Она вынула из сумочки наклеенный на картон небольшой портретик мужчины и установила в центре столика, оперев на флакончик с туалетной водой.

– Так то день рождения… А умер то когда?

Ксюша нахмурилась.

– Не хочу вспоминать тот день. День памяти тот, когда человек родился. Я и на кладбище никогда не хожу. Хоть мать и наклоняет.

– А случилось то с ним что?

– Сердце, – нехотя протянула Ксюша. – Характер у него был впечатлительный. Из-за каждой мелочи переживал. А маманя у нас, подарок еще тот. Помотала ему нервов… Вместо того, чтобы поддерживать, когда что-то не ладилось, накручивала… Потому у нас с ней отношения …немного прохладные.

– А! У меня со своей еще хуже. Старая шлядень. Песок уже сыплется а все никак не угомонится… Закончит где-нибудь в лепрозории.

Ксения разлила водку по пластиковым стаканчикам.

– Жаль, не звенят, – ткнув своим стаканом в Женин, пожалела она.

– Нельзя чокаться, – предупредила подруга. – Поминки же.

– Дурочка, – обиделась Ксюша. – День рождения, а не поминки. В этот день родился родной мне человек… Самый замечательный. Он меня очень любил…, – последнее она произнесла уже со вздохом и дрогнувшими губами. В глазах блеснули слезинки.

Выпили.

– А я своего вообще не знаю, – сообщила Женя.

– Как?! – изумилась Ксения, откусившая огурец. – А Петрович, про которого ты мне рассказывала?

– Отчим был, – подтвердила Женя. – И тот вскоре слинял.

Ксюша снова удивилась.

– Ты же говорила…

– Это он прикрывался командировкой. Сам в Риге давно нашел себе бабу. Я случайно узнала. Маманя скрывала, а я нашла письмо… От той тетки. И чего удивляться? Додумался наставлять на путь истинный мою горбатую, с ее то наследственностью…

Ксения почувствовала себя неловко.

– А где же твой?

Женя равнодушно рассмеялась.

– Я его и не видела. Они разбежались еще до того, как я появилась на свет.

Лицо Ксюши вдруг прояснилось.

– А давай его найдем. Может он хороший… Напишем во все концы. Даже передача такая по телевидению есть… Эта там, ведущая,…как ее?

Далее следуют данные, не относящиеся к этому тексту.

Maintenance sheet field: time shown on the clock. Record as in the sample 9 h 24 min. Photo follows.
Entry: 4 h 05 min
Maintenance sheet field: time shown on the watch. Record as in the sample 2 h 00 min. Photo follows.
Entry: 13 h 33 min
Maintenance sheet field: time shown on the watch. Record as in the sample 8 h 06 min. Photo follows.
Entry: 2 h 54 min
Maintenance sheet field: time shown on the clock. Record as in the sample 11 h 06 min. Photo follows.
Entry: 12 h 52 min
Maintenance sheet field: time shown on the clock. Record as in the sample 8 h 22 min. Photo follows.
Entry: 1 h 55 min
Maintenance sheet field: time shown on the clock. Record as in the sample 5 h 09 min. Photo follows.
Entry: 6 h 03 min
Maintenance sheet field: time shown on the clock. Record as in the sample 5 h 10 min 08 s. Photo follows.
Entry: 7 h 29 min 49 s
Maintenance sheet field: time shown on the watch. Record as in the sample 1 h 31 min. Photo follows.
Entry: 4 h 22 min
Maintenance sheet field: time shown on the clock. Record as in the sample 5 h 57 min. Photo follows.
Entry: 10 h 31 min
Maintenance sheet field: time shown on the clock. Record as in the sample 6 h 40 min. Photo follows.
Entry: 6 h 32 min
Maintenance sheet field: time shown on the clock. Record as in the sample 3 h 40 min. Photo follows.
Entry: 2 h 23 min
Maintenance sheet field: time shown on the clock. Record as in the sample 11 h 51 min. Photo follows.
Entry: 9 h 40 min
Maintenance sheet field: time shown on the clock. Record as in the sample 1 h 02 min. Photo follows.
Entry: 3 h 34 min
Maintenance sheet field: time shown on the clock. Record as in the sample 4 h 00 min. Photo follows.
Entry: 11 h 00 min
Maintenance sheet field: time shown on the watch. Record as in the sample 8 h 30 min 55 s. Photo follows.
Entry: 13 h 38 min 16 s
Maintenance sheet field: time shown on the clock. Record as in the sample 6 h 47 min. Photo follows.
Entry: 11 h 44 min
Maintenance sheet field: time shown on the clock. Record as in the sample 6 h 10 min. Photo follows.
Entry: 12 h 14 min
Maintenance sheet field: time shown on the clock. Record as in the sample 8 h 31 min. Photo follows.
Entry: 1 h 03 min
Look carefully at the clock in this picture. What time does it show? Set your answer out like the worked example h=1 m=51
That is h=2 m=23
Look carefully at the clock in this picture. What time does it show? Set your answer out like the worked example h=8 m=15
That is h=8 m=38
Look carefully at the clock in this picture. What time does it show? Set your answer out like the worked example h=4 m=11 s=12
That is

– Шукшина, – подсказала Женя. – Если этот хороший человек за двадцать с лихуем лет не вспомнил ни разу о дочери…

Ксения примолкла, но не надолго.

– Но может быть какая-то ситуация… Ну, экстремальная.

– Да брось ты, – дохрустывая огурчик отмахнулась Женя. – Дитя не плачет, мать не разумеет… Наср…на него!

– Может, умер? – тихо предположила Ксения.

Галдеж детей, сцепившихся друг с другом в поединке за какую-то безделушку, отвлек их. Старушенция, подскочив на скамейке, спросонья не могла сразу понять, откуда тревога. Потом принялась растаскивать уже вооружившихся, один лопаткой другой палкой, оппонентов.